Department of Computer Science, Purdue University, West Lafayette, IN, USA.
BMC Bioinformatics. 2010 Jan 18;11 Suppl 1(Suppl 1):S35. doi: 10.1186/1471-2105-11-S1-S35.
Analyzing interaction networks for functional characterization poses significant challenges arising from the noisy, incomplete, and generic nature of both the interaction data as well as functional annotation of molecules. Network-based methods focus on interacting molecules (pairs or sets) occurring in close proximity to infer functional associations.
In this paper we perform a formal comparative investigation of the relationship between functional coherence and topological proximity in networks. We investigate the problem of assessing the coherence of sets of biomolecules (or segments thereof) taking into account functional specificity as well as the distribution of functional attributes across entity groups. We also propose novel measures of topological proximity that are more robust to noisy and incomplete interaction data.

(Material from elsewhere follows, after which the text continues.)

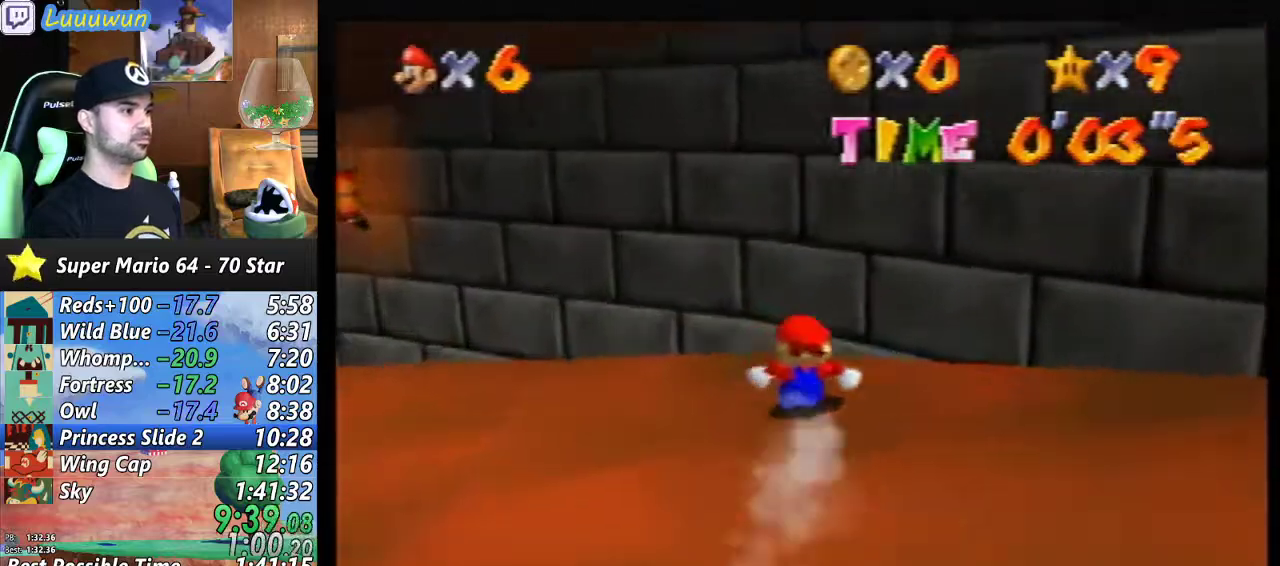
{"buttons": [], "left_stick": "up", "events": [[33, "left_stick", "up"]]}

We derive the following results in this paper: (i) there exists strong correlation between functional similarity and topological proximity in various network abstractions, with domain interaction networks (DDIs) demonstrating higher correlation than protein interaction networks (PPIs); (ii) measures that quantify coherence among entire sets of proteins are superior to aggregates of known pair-wise measures; and (iii) random-walk based measures of topological proximity are better suited to existing interaction data. We validate our methods on diverse data, including experimentally and computationally derived PPIs and DDIs, as well as on sets of known biologically related groups of molecules.
分析功能特征的相互作用网络,由于相互作用数据以及分子功能注释的噪声、不完整和通用性,会带来很大的挑战。基于网络的方法侧重于发生在接近的相互作用分子(对或集),以推断功能关联。
在本文中,我们对网络中功能一致性和拓扑接近性之间的关系进行了正式的比较研究。我们研究了考虑功能特异性以及功能属性在实体组之间分布的情况下,评估生物分子(或其片段)集的一致性的问题。我们还提出了新的拓扑接近度度量方法,这些方法对噪声和不完整的交互数据更具鲁棒性。
在本文中,我们得出以下结果:(i)在各种网络抽象中,功能相似性与拓扑接近性之间存在很强的相关性,域交互网络(DDI)比蛋白质相互作用网络(PPI)具有更高的相关性;(ii)量化整个蛋白质集之间一致性的度量方法优于已知的成对度量方法的聚合;(iii)基于随机游走的拓扑接近度度量方法更适合现有的交互数据。我们在各种数据上验证了我们的方法,包括实验和计算得出的 PPI 和 DDI,以及已知的具有生物学相关性的分子集。